Are Local Employers Doing Enough for Worker Mental Health?

CHARLOTTE, NC — There were nearly 400 workplace homicides in 2013, the most up-to-date data reports.

Wednesday’s tragic shooting of two journalists on air is one of the at least four workplace-related killings in the past year.

After killing journalists Alison Parker and Adam Ward, Vester Flanagan revealed in a 23-page manifest, “I’ve been a human powder keg for a while… just waiting to go BOOM,” perhaps recognizing his mental state.
“I think businesses now realize, especially if you have a large workforce, a lot of our people are suffering with mental illness,” said Charlotte Psychiatrist Dr.

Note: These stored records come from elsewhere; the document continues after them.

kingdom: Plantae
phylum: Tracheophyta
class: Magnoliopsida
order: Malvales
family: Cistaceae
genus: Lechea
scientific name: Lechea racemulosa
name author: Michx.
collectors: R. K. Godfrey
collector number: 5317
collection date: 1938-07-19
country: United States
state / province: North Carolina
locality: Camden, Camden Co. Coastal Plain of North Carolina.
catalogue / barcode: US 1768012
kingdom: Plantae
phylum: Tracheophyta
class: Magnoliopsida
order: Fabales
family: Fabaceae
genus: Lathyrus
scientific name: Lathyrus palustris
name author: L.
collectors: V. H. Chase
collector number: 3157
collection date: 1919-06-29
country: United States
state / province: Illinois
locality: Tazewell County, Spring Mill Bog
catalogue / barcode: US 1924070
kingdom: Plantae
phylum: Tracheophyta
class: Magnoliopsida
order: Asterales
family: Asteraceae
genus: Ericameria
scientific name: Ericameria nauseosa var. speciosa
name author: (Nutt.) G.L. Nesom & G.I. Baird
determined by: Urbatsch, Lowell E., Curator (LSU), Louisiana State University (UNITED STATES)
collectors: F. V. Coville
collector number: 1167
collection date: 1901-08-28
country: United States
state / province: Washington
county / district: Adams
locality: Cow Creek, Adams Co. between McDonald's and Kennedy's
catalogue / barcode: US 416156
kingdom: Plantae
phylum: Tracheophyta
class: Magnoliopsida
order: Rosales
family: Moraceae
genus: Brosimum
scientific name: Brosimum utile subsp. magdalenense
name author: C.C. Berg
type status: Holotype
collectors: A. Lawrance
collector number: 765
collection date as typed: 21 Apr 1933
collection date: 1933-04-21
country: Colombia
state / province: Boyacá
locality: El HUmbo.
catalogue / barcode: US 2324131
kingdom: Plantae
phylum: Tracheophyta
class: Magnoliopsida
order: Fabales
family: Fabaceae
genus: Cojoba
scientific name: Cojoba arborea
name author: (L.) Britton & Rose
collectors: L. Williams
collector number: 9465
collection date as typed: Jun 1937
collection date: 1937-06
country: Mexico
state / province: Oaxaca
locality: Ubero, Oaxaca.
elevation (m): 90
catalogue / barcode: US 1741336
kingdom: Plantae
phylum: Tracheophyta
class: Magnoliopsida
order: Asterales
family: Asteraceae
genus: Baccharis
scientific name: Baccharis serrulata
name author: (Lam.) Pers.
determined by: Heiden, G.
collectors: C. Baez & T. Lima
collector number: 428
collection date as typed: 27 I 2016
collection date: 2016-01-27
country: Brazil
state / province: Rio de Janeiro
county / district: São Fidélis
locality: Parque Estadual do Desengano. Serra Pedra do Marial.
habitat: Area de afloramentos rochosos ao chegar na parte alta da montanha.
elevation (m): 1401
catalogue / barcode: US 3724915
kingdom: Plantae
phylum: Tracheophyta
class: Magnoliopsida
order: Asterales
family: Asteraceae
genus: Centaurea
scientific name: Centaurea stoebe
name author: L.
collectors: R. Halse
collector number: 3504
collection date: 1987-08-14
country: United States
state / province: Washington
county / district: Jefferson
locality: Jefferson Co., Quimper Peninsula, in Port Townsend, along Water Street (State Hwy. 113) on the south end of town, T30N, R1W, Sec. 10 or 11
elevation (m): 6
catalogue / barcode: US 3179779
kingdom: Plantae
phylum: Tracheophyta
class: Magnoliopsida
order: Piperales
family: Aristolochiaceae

John Santopietro.
The Chief Clinical Officer of Behavioral Health at Carolinas HealthCare System says statistics show one in four employees are suffering.
Local Businesses are beginning to reach out to his team for the Mental Health First Aid eight-hour course.
It educates workers about the signs of mental illness and coaches them on how to approach others about it.
Just 3,000 in the Queen City have completed the course. 
Only 500,000 in the U.S. have completed it in the past eight years.
“I would say we could be doing a better job,” said Dr. Santopietro. “We haven’t prepared people enough to know what the signs are to look for.”
Human resource representatives tell us they offer troubled employees mental health  treatment, but if they have to terminate, they evaluate the risk. They do have the option of locking ex-employees out of the building.
Two years passed since Flanagan had been fired and escorted out of WDBJ.
“People aren’t going to pick up the phone and say, ‘Oh, I want to see a psychiatrist today,'” said Dr. Santopietro. “It happens, and we’re glad it’s happening more.”
More than 75 percent of North Carolina employers do have an employee assistance program in place where workers can call therapists anonymously.
Doctors say most people don’t call. Instead, EAP programs say managers call weekly, asking for advice on how to deal with troubled employees.